Der Stoff, aus dem Literatur gemacht ist

„ALLES“ über die österreichische Literatur der letzten fünfzig Jahre zu sagen, ist unmöglich. Der Notwendigkeit einer Auswahl, der Unmöglichkeit, „alles“ zu sagen und zu zeigen, stellt sich die Ausstellung „JETZT & ALLES“ mit ausgewählten Positionen, die sich zu einem vielstimmigen Chor zusammenfinden. Ein Großteil der dafür zusammengetragenen Objekte stammt aus Vor- und Nachlässen, die zu den Beständen des Literaturarchivs der Österreichischen Nationalbibliothek zählen; ergänzt wurden sie um einzelne Leihgaben von AutorInnen. Ob Bleistiftmanuskripte, eine Vogelfeder oder Notizbücher von Peter Handke, eine Schreibmaschine, ein Mantel oder eine Schildkappe von Friederike Mayröcker, eine Schweinchen-Sammlung, die Recherchebibliothek oder der Bauplan zu einem Roman von Robert Menasse: Unbestreitbar ist die Aura, die solchen physischen Objekten innewohnt, der „magische Wert“9, den wir ihnen zumessen.
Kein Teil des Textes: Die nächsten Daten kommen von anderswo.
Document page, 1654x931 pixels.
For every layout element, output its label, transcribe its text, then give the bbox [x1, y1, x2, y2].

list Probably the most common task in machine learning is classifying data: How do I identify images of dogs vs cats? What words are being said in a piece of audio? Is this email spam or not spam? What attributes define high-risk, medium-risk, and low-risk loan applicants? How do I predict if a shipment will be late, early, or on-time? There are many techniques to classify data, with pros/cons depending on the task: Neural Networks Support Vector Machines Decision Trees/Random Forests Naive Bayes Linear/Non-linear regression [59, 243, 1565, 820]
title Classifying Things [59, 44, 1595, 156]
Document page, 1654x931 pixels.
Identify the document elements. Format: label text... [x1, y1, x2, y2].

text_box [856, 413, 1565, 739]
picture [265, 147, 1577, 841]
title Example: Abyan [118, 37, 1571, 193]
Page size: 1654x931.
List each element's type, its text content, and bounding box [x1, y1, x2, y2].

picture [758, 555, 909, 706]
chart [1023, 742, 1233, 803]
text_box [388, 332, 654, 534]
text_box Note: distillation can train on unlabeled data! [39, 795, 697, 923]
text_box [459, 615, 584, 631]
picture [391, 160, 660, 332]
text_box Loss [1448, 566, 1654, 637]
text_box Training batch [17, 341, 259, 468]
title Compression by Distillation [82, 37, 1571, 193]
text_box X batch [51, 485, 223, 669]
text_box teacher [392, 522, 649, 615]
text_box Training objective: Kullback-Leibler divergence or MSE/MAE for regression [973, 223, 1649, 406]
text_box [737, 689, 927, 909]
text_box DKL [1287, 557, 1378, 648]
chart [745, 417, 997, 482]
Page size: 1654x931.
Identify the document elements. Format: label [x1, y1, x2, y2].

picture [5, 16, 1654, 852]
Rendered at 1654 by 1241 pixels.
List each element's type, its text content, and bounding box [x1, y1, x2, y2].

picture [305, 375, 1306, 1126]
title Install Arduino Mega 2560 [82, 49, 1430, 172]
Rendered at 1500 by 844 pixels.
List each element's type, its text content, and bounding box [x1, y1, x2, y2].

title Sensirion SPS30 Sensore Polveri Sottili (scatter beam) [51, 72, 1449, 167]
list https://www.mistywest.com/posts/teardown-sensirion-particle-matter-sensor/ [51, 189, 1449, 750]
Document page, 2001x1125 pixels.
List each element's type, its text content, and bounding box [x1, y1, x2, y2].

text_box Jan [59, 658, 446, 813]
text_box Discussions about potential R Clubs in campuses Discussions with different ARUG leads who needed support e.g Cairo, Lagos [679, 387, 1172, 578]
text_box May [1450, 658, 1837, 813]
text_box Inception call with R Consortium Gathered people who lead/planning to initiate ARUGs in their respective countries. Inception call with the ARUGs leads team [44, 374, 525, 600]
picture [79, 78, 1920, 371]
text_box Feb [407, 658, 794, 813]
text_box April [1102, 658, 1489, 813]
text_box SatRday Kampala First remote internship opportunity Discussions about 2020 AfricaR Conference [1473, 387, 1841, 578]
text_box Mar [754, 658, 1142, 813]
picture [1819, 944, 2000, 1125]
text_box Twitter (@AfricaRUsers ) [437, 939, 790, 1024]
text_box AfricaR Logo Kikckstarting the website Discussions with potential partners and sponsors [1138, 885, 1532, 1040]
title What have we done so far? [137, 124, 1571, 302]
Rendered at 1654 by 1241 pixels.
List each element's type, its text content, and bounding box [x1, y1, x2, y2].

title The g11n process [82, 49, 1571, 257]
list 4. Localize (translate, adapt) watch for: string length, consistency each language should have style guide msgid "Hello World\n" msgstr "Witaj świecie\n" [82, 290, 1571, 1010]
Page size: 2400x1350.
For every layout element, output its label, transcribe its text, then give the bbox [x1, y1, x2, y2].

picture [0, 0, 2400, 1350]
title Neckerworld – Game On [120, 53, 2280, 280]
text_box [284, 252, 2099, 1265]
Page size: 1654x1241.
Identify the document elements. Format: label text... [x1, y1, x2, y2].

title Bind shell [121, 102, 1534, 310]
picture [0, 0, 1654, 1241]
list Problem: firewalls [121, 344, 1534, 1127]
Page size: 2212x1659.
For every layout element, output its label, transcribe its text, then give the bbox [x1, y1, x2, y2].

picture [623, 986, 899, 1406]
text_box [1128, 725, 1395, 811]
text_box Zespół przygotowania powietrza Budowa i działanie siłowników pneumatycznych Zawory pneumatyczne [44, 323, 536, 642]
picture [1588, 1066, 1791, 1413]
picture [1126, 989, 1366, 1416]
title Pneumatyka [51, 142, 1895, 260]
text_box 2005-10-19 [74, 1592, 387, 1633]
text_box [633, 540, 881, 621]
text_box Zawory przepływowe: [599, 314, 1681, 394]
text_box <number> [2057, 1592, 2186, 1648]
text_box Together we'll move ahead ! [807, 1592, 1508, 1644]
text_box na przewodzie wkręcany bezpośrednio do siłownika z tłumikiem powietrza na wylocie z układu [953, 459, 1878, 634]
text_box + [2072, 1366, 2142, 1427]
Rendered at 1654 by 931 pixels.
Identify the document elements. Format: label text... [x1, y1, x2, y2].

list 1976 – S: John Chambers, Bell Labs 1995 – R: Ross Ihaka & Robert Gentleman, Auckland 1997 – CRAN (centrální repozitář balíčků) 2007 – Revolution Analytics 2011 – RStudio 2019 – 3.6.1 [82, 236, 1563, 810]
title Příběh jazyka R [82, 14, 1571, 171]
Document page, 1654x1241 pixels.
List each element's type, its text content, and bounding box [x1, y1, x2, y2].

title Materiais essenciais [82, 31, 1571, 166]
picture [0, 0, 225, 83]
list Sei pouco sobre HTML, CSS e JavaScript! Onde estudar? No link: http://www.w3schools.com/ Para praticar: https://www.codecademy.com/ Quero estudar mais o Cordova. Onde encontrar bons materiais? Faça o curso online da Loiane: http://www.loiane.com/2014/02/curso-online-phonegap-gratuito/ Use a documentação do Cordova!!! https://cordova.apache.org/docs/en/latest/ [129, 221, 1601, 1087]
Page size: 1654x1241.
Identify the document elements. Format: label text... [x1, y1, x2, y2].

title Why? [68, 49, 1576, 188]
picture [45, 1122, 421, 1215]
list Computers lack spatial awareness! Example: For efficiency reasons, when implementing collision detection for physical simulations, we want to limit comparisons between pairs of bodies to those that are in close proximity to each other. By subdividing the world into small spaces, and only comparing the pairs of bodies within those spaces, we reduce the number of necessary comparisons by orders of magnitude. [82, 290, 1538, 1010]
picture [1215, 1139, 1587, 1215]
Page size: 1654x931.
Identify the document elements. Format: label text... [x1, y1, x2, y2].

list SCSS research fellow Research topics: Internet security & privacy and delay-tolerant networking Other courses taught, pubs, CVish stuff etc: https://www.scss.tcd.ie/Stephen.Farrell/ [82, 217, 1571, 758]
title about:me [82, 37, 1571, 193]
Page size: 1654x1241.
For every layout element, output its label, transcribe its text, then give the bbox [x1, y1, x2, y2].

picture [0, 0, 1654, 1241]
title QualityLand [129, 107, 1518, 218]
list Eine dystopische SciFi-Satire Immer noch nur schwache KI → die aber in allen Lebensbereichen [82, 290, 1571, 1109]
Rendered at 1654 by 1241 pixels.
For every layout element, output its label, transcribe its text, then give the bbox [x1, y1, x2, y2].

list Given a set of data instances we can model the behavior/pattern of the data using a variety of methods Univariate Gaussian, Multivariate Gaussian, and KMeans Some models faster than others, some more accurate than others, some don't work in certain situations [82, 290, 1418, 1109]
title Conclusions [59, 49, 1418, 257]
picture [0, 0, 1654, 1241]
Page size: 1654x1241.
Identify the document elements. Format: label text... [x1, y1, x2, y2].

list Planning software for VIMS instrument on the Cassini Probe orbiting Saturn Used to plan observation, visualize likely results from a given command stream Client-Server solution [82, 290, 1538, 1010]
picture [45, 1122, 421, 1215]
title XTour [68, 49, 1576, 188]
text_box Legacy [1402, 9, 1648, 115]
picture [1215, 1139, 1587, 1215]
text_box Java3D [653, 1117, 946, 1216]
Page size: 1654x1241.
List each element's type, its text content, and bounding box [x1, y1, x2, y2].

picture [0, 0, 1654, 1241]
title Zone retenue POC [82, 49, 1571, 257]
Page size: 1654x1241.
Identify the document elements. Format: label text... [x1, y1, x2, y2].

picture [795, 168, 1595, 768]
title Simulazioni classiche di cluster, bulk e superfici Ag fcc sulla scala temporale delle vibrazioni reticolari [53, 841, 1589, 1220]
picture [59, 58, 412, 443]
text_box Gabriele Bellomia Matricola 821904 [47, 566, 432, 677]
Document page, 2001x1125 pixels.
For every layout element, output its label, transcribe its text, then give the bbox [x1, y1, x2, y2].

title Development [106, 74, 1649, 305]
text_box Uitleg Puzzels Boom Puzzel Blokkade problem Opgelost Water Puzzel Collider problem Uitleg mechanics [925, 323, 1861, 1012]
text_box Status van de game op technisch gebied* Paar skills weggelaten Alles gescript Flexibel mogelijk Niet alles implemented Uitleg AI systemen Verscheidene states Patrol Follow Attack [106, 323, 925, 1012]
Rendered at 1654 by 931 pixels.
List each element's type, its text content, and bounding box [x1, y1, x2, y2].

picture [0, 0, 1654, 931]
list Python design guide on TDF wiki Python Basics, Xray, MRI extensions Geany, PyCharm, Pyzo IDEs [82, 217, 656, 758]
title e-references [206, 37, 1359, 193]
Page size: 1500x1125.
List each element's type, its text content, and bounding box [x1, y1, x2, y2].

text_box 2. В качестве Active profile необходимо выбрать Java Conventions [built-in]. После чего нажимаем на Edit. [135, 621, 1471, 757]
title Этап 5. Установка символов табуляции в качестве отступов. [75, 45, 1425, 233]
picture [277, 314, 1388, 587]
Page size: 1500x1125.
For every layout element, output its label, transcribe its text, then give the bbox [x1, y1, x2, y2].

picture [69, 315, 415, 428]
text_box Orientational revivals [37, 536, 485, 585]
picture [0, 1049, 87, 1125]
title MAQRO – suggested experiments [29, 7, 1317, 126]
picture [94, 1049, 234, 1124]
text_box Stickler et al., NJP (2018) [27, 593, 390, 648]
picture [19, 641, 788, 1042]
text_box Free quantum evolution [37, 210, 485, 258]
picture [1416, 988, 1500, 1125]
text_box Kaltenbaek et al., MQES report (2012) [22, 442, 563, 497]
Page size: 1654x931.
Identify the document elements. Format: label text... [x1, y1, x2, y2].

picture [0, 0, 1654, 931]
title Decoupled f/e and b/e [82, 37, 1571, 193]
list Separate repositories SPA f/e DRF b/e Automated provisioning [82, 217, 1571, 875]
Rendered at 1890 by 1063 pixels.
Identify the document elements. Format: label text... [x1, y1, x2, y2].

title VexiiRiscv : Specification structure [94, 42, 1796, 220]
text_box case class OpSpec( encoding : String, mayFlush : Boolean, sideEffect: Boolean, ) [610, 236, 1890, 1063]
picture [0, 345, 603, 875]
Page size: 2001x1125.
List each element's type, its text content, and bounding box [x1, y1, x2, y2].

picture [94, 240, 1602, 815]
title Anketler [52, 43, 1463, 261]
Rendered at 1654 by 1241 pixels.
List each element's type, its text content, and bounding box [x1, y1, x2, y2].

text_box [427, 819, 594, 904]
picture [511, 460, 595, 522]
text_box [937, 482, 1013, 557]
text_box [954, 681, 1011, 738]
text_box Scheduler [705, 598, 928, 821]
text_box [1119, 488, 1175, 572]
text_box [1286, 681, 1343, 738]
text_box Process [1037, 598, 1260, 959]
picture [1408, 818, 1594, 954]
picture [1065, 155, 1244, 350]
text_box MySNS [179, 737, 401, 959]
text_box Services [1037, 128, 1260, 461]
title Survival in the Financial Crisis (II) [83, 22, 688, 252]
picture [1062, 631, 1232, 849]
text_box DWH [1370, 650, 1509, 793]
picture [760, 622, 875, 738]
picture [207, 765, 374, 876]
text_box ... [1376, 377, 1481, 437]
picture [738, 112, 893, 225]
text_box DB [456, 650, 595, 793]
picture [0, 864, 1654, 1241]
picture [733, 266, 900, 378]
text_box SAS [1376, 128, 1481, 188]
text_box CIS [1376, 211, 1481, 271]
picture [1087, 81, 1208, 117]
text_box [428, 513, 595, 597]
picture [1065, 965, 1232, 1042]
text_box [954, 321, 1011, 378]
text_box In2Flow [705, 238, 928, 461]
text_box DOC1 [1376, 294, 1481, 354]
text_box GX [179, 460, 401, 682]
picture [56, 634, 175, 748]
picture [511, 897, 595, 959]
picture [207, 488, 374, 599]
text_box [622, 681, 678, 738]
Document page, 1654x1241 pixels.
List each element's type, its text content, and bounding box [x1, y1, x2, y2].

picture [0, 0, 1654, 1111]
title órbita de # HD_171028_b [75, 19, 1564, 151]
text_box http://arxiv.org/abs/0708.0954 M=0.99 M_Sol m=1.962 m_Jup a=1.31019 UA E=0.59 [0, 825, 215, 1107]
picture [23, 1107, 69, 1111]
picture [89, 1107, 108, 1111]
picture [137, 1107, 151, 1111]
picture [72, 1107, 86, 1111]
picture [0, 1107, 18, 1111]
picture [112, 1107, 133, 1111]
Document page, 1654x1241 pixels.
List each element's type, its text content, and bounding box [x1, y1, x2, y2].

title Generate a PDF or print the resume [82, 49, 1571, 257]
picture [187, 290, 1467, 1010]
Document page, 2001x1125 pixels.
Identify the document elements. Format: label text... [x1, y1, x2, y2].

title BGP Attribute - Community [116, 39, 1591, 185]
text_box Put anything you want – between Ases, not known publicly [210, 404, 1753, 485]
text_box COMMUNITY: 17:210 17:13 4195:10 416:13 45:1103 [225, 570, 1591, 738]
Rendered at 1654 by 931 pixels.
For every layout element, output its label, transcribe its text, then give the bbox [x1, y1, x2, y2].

Es sind Objekte, die jenen (Alltags-)Stoff anschaulich machen, aus dem Literatur gemacht ist.

 

um ein gedicht zu machen
habe ich nichts

eine ganze sprache
ein ganzes leben
ein ganzes denken
ein ganzes erinnern

um ein gedicht zu machen
habe ich nichts

Ernst Jandl, „inhalt“10

 

Über die Autor*innen:

Bernhard Fetz ist Direktor des Literaturarchivs, des Literaturmuseums, der Sammlung für Plansprachen und des Esperantomuseums der Österreichischen Nationalbibliothek. Er ist Co-Kurator der Ausstellung „JETZT & ALLES. Österreichische Literatur. Die letzten 50 Jahre“.

Kerstin Putz ist wissenschaftliche Mitarbeiterin des Literaturmuseums der Österreichischen Nationalbibliothek und Co-Kuratorin der Ausstellung „JETZT & ALLES. Österreichische Literatur. Die letzten 50 Jahre“.

Das Begleitbuch zur Ausstellung ist im Residenz Verlag erschienen und am Servicedesk des Literaturmuseums der Österreichischen Nationalbibliothek erhältlich.    

Zur Ausstellung finden Begleitveranstaltungen im Deutschen Buch- und Schriftmuseum der Deutschen Nationalbibliothek in Leipzig statt.

 

Fußnoten:

1 Elfriede Jelinek: „Es ist Sprechen und aus“. Grußbotschaft zum Jubiläumskongress „125 Jahre Wiener Burgtheater“, 2013; https://www.elfriedejelinek.com/fachtung.html (abgerufen: 5.4.2023).

Gerhard Rühm: fenster. texte. Reinbek bei Hamburg: Rowohlt 1968, 128.

3 Ernst Jandl: „teeth & voice“, Konzeptblatt, Manuskript, ohne Datum [ca. Anfang der 1990er Jahre]. Nachlass Ernst Jandl, Literaturarchiv der Österreichische Nationalbibliothek.

4 Ebd., 116.

5 Ebd., 27.

6 Friederike Mayröcker: cahier. Berlin: Suhrkamp 2014, 132.

7Friederike Mayröcker: Lection. Frankfurt am Main: Suhrkamp 1994, 120.

8 Ilse Aichinger: Film und Verhängnis. Blitzlichter auf ein Leben. Frankfurt am Main: S. Fischer 2003, 54 f.

9 Vgl. Philip Larkins Unterscheidung zwischen dem „magical“ und „meaningful value“, der Manuskripten zukommt: Philip Larkin: A neglected Responsibility: Contemporary Literary Manuscripts. In: ders.: Required writing: miscellaneous pieces 1955–1982. Ann Arbor: University of Michigan Press 1999, 99.

10 Ernst Jandl: inhalt. In: ders.: werke in 6 bänden, Bd. 3. Hg. v. Klaus Siblewski. München: Luchterhand 2016, 159.